Collected data entries:
========
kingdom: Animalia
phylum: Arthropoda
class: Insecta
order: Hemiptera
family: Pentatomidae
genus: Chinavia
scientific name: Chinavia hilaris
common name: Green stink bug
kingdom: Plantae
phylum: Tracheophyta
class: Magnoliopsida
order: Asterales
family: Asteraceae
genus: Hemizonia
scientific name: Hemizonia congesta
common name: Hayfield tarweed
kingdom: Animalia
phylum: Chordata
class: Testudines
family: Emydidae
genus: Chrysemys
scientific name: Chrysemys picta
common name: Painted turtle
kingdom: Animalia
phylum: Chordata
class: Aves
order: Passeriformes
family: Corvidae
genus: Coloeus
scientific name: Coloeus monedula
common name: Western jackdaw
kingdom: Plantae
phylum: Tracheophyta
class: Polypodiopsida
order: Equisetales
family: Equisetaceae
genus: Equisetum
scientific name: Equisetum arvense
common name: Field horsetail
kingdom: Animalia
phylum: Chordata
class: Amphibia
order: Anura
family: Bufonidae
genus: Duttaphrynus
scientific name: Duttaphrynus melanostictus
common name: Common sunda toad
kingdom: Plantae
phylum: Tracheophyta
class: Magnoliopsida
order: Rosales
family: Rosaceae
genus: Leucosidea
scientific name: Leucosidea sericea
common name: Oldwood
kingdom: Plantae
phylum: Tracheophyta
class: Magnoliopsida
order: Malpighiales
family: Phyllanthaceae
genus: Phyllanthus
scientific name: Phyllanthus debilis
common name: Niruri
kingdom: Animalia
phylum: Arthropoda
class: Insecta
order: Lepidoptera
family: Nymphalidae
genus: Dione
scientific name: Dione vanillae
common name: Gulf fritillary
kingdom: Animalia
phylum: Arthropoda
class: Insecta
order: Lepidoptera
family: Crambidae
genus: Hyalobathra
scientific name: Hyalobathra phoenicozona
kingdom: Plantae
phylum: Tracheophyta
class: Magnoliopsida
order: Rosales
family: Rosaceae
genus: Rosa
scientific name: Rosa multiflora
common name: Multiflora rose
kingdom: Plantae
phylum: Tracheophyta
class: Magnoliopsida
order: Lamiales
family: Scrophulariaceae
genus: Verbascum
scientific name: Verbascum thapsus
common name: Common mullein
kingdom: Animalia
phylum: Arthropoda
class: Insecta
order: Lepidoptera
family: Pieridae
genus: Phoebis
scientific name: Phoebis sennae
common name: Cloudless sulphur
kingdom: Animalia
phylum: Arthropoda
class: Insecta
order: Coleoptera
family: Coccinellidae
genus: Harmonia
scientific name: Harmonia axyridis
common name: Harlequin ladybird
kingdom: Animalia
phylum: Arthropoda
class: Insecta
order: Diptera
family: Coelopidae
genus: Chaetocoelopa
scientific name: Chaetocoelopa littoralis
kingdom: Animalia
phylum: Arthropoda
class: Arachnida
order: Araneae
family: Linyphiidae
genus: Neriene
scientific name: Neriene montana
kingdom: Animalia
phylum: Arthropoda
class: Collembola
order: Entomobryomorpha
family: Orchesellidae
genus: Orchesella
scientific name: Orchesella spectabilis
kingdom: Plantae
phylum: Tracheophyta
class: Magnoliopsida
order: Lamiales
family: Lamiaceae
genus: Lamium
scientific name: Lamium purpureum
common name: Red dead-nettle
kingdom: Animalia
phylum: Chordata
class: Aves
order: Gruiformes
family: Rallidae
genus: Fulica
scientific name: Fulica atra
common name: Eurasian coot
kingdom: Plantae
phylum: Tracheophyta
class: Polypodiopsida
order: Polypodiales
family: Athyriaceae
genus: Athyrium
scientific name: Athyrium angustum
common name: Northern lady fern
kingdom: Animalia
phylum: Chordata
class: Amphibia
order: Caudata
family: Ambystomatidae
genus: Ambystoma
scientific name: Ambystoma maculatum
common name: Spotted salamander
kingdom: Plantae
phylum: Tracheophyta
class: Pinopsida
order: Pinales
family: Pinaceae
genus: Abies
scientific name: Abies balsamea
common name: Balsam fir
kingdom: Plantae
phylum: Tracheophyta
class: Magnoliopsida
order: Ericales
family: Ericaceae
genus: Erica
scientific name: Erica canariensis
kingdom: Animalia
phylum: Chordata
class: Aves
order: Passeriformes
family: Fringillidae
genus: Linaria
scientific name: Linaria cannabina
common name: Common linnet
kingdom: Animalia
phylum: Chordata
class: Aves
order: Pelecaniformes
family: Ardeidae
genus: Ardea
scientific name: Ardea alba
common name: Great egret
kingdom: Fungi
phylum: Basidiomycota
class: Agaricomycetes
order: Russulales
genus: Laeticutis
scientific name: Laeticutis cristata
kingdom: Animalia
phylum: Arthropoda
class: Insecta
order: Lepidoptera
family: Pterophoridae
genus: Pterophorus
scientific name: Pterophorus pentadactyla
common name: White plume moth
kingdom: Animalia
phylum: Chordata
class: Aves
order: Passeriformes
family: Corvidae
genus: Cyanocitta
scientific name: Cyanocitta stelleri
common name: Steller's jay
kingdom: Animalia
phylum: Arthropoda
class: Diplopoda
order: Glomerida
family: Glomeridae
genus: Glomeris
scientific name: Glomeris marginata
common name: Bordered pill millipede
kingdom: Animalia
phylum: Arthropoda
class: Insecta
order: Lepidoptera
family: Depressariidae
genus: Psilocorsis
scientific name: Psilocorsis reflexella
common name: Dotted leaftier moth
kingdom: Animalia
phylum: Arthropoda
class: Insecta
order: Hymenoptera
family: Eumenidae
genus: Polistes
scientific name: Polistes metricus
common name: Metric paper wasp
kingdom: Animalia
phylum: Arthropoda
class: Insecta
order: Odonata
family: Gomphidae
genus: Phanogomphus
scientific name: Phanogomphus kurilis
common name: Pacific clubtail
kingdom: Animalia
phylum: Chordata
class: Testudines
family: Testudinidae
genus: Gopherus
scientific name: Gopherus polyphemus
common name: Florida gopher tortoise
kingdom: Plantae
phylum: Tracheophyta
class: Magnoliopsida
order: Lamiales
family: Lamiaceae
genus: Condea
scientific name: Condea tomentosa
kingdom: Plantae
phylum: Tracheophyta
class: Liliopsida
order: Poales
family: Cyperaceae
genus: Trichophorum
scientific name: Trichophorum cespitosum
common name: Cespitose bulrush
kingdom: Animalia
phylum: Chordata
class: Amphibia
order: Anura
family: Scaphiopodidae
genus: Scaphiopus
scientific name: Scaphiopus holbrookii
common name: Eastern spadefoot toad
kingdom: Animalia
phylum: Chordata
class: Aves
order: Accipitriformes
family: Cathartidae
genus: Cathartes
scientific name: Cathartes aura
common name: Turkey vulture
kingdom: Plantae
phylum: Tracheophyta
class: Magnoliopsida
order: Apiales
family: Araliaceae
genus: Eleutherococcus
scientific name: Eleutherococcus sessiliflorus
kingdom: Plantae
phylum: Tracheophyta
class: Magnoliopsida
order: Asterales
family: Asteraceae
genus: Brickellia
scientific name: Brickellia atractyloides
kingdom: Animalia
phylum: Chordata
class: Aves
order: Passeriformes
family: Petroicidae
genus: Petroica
========
Print each line of the items above without any change, and cover every item.

kingdom: Animalia
phylum: Arthropoda
class: Insecta
order: Hemiptera
family: Pentatomidae
genus: Chinavia
scientific name: Chinavia hilaris
common name: Green stink bug
kingdom: Plantae
phylum: Tracheophyta
class: Magnoliopsida
order: Asterales
family: Asteraceae
genus: Hemizonia
scientific name: Hemizonia congesta
common name: Hayfield tarweed
kingdom: Animalia
phylum: Chordata
class: Testudines
family: Emydidae
genus: Chrysemys
scientific name: Chrysemys picta
common name: Painted turtle
kingdom: Animalia
phylum: Chordata
class: Aves
order: Passeriformes
family: Corvidae
genus: Coloeus
scientific name: Coloeus monedula
common name: Western jackdaw
kingdom: Plantae
phylum: Tracheophyta
class: Polypodiopsida
order: Equisetales
family: Equisetaceae
genus: Equisetum
scientific name: Equisetum arvense
common name: Field horsetail
kingdom: Animalia
phylum: Chordata
class: Amphibia
order: Anura
family: Bufonidae
genus: Duttaphrynus
scientific name: Duttaphrynus melanostictus
common name: Common sunda toad
kingdom: Plantae
phylum: Tracheophyta
class: Magnoliopsida
order: Rosales
family: Rosaceae
genus: Leucosidea
scientific name: Leucosidea sericea
common name: Oldwood
kingdom: Plantae
phylum: Tracheophyta
class: Magnoliopsida
order: Malpighiales
family: Phyllanthaceae
genus: Phyllanthus
scientific name: Phyllanthus debilis
common name: Niruri
kingdom: Animalia
phylum: Arthropoda
class: Insecta
order: Lepidoptera
family: Nymphalidae
genus: Dione
scientific name: Dione vanillae
common name: Gulf fritillary
kingdom: Animalia
phylum: Arthropoda
class: Insecta
order: Lepidoptera
family: Crambidae
genus: Hyalobathra
scientific name: Hyalobathra phoenicozona
kingdom: Plantae
phylum: Tracheophyta
class: Magnoliopsida
order: Rosales
family: Rosaceae
genus: Rosa
scientific name: Rosa multiflora
common name: Multiflora rose
kingdom: Plantae
phylum: Tracheophyta
class: Magnoliopsida
order: Lamiales
family: Scrophulariaceae
genus: Verbascum
scientific name: Verbascum thapsus
common name: Common mullein
kingdom: Animalia
phylum: Arthropoda
class: Insecta
order: Lepidoptera
family: Pieridae
genus: Phoebis
scientific name: Phoebis sennae
common name: Cloudless sulphur
kingdom: Animalia
phylum: Arthropoda
class: Insecta
order: Coleoptera
family: Coccinellidae
genus: Harmonia
scientific name: Harmonia axyridis
common name: Harlequin ladybird
kingdom: Animalia
phylum: Arthropoda
class: Insecta
order: Diptera
family: Coelopidae
genus: Chaetocoelopa
scientific name: Chaetocoelopa littoralis
kingdom: Animalia
phylum: Arthropoda
class: Arachnida
order: Araneae
family: Linyphiidae
genus: Neriene
scientific name: Neriene montana
kingdom: Animalia
phylum: Arthropoda
class: Collembola
order: Entomobryomorpha
family: Orchesellidae
genus: Orchesella
scientific name: Orchesella spectabilis
kingdom: Plantae
phylum: Tracheophyta
class: Magnoliopsida
order: Lamiales
family: Lamiaceae
genus: Lamium
scientific name: Lamium purpureum
common name: Red dead-nettle
kingdom: Animalia
phylum: Chordata
class: Aves
order: Gruiformes
family: Rallidae
genus: Fulica
scientific name: Fulica atra
common name: Eurasian coot
kingdom: Plantae
phylum: Tracheophyta
class: Polypodiopsida
order: Polypodiales
family: Athyriaceae
genus: Athyrium
scientific name: Athyrium angustum
common name: Northern lady fern
kingdom: Animalia
phylum: Chordata
class: Amphibia
order: Caudata
family: Ambystomatidae
genus: Ambystoma
scientific name: Ambystoma maculatum
common name: Spotted salamander
kingdom: Plantae
phylum: Tracheophyta
class: Pinopsida
order: Pinales
family: Pinaceae
genus: Abies
scientific name: Abies balsamea
common name: Balsam fir
kingdom: Plantae
phylum: Tracheophyta
class: Magnoliopsida
order: Ericales
family: Ericaceae
genus: Erica
scientific name: Erica canariensis
kingdom: Animalia
phylum: Chordata
class: Aves
order: Passeriformes
family: Fringillidae
genus: Linaria
scientific name: Linaria cannabina
common name: Common linnet
kingdom: Animalia
phylum: Chordata
class: Aves
order: Pelecaniformes
family: Ardeidae
genus: Ardea
scientific name: Ardea alba
common name: Great egret
kingdom: Fungi
phylum: Basidiomycota
class: Agaricomycetes
order: Russulales
genus: Laeticutis
scientific name: Laeticutis cristata
kingdom: Animalia
phylum: Arthropoda
class: Insecta
order: Lepidoptera
family: Pterophoridae
genus: Pterophorus
scientific name: Pterophorus pentadactyla
common name: White plume moth
kingdom: Animalia
phylum: Chordata
class: Aves
order: Passeriformes
family: Corvidae
genus: Cyanocitta
scientific name: Cyanocitta stelleri
common name: Steller's jay
kingdom: Animalia
phylum: Arthropoda
class: Diplopoda
order: Glomerida
family: Glomeridae
genus: Glomeris
scientific name: Glomeris marginata
common name: Bordered pill millipede
kingdom: Animalia
phylum: Arthropoda
class: Insecta
order: Lepidoptera
family: Depressariidae
genus: Psilocorsis
scientific name: Psilocorsis reflexella
common name: Dotted leaftier moth
kingdom: Animalia
phylum: Arthropoda
class: Insecta
order: Hymenoptera
family: Eumenidae
genus: Polistes
scientific name: Polistes metricus
common name: Metric paper wasp
kingdom: Animalia
phylum: Arthropoda
class: Insecta
order: Odonata
family: Gomphidae
genus: Phanogomphus
scientific name: Phanogomphus kurilis
common name: Pacific clubtail
kingdom: Animalia
phylum: Chordata
class: Testudines
family: Testudinidae
genus: Gopherus
scientific name: Gopherus polyphemus
common name: Florida gopher tortoise
kingdom: Plantae
phylum: Tracheophyta
class: Magnoliopsida
order: Lamiales
family: Lamiaceae
genus: Condea
scientific name: Condea tomentosa
kingdom: Plantae
phylum: Tracheophyta
class: Liliopsida
order: Poales
family: Cyperaceae
genus: Trichophorum
scientific name: Trichophorum cespitosum
common name: Cespitose bulrush
kingdom: Animalia
phylum: Chordata
class: Amphibia
order: Anura
family: Scaphiopodidae
genus: Scaphiopus
scientific name: Scaphiopus holbrookii
common name: Eastern spadefoot toad
kingdom: Animalia
phylum: Chordata
class: Aves
order: Accipitriformes
family: Cathartidae
genus: Cathartes
scientific name: Cathartes aura
common name: Turkey vulture
kingdom: Plantae
phylum: Tracheophyta
class: Magnoliopsida
order: Apiales
family: Araliaceae
genus: Eleutherococcus
scientific name: Eleutherococcus sessiliflorus
kingdom: Plantae
phylum: Tracheophyta
class: Magnoliopsida
order: Asterales
family: Asteraceae
genus: Brickellia
scientific name: Brickellia atractyloides
kingdom: Animalia
phylum: Chordata
class: Aves
order: Passeriformes
family: Petroicidae
genus: Petroica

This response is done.